Corruption is an issue but most understand that the problem is systemic and not party-political. The Mensalão scandal began under PSDB, so beating the drum of anti-corruption does not have a tremendous impact on a skeptical electorate.

Their support will remain regardless but many will not be comfortable with any shift to left that they still need to make if they are ever to return power. Neves failed to bridge the gap between the need to continue with reducing inequality and appealing to Brazil’s right that are horrified by recent social changes.

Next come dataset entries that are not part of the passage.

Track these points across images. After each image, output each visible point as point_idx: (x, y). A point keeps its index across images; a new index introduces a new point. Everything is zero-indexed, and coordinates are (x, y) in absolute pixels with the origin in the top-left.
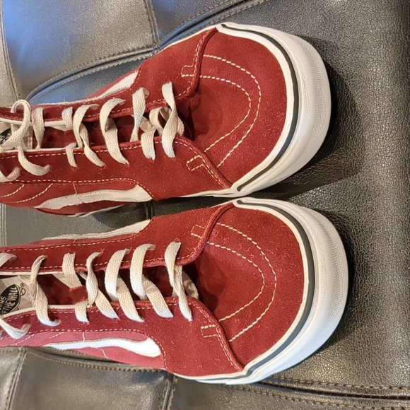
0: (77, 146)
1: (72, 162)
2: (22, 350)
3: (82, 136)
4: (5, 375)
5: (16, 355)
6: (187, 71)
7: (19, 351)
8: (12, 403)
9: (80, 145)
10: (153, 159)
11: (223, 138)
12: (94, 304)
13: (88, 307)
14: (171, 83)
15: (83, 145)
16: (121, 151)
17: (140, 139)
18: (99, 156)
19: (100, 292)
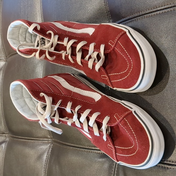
0: (66, 53)
1: (63, 58)
2: (51, 142)
3: (69, 51)
4: (44, 152)
5: (49, 144)
6: (111, 43)
7: (49, 143)
8: (48, 163)
9: (68, 53)
10: (91, 69)
11: (116, 74)
12: (74, 122)
13: (72, 122)
14: (104, 45)
15: (69, 54)
16: (81, 62)
17: (89, 60)
18: (73, 60)
19: (77, 119)
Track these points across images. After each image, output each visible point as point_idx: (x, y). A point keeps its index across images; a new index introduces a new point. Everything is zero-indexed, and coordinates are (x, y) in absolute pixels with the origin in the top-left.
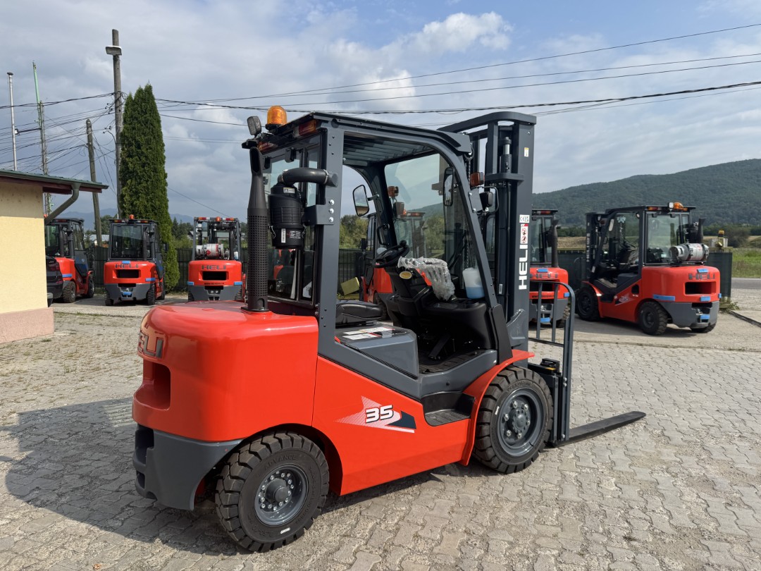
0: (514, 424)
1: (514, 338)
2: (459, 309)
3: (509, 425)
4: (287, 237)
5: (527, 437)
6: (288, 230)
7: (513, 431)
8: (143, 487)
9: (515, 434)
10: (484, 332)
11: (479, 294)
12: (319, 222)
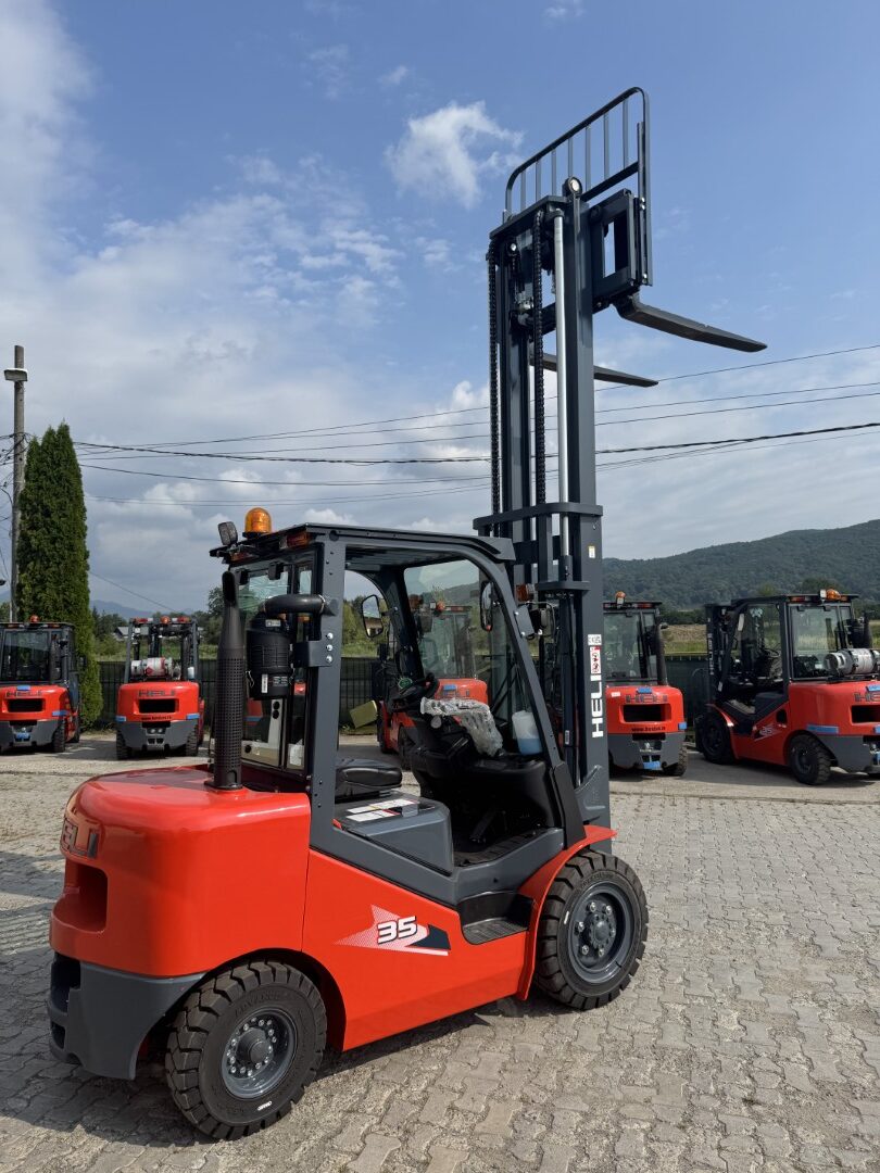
0: (591, 935)
1: (589, 808)
2: (509, 771)
3: (585, 938)
4: (270, 685)
5: (612, 953)
6: (271, 675)
7: (591, 946)
8: (62, 1047)
9: (594, 951)
10: (544, 802)
11: (535, 748)
12: (312, 663)
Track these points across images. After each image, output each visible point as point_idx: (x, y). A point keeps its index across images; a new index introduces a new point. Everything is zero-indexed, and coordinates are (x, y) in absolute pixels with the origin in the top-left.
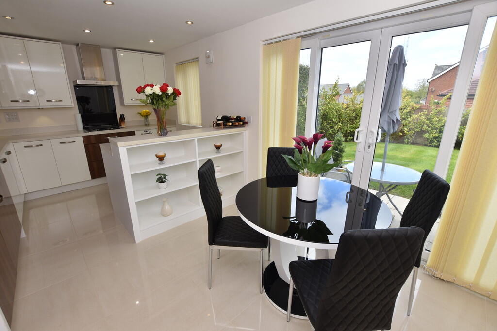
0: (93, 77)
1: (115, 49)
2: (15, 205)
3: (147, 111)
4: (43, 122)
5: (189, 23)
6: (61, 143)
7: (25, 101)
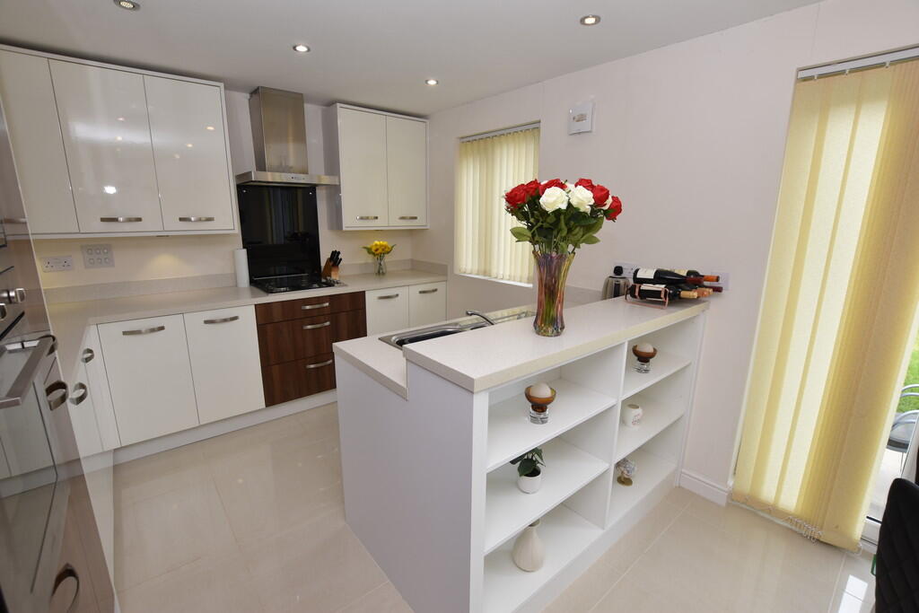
0: (283, 164)
1: (331, 104)
2: (86, 477)
3: (385, 243)
4: (165, 266)
5: (590, 21)
6: (206, 322)
7: (130, 220)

In the words of one observer: “PSDB is less party, more a group of politicians who want to be President.”

Polarisation

It is wrong to dismiss this election as simply a divide between rich and poor, but that divide does exist, as does a significant one between Brasil’s North East & South East, but neither of these things explain the result. However, as has happened elsewhere, there is apparent danger of descent towards such an impasse that the losing side do not accept democratic results.

There is an outright distrust, a hatred of the workers party by a minority of Brazilians. This minority dismiss social programmes such as Bolsa Familia and Minha Casa Minha Vida, as means of autocratic control, as if the poorer segments of society voting in their own interests is unfair. This extends to an unpleasant anti-democratic prejudice towards voters from the poorer North East. Meanwhile PT are incessantly portrayed as the party of corruption despite being demonstrably less so than their main competitors, all of this occurring in a parallel universe where they want to turn Brazil into “another Cuba or Venezuela”. But many PSDB voters were simply fed up with slow progress reforming Brasil’s institutions and public services and were comfortable enough with democracy to vote for a change of government.

Many Brazilians are also uncomfortable with the institutionalisation of the pork barrel PMDB as the continual kingmaker in Brazilian elections. Much of the blame for this is to be laid at the PT’s door as initially in 2002 the PT planned to form a government without the PMDB but changed their mind to strengthen their policy platform, the rest is history. Unfortunately Brasil’s medias’ severe bias against the PT creates an environment where the party are constantly campaigning. If Brasil’s media want a serious debate about policy and the country’s future they need to stop framing the PT as a kind of fifth column and start treating them like a political party with policies they disagree with.

The only way Brazil could ever even remotely resemble Venezuela, however unlikely, is through this polarisation and hostility diminishing faith in democratic process, and this is why a country of such size and diversity requires pragmatists like Rousseff to prevent that happening.

Veja magazine’s blatant attempt to swing the election by publishing unsubstantiated allegations as their cover story 48 hours before the election was subject to censure from the electoral court, and they will likely face further repercussions – while a rumour spread via whatsapp & social media on election day itself, that PT were responsible for the murder and cover up of Petrobras witness Youssef, was by far the low point of an election which dismayed as much as it thrilled.

Brasil deserves a better opposition, one that can challenge constructively, one that doesn’t need to rely on hysteria about the phantom threat of communism in order to rally support. In this lies a significant danger and media such as Veja & Globo have a duty to the country to halt their promotion of these divisions.

If this election has demonstrated anything it is that while Brasil is a healthy, noisy democracy, it remains a young and developing one.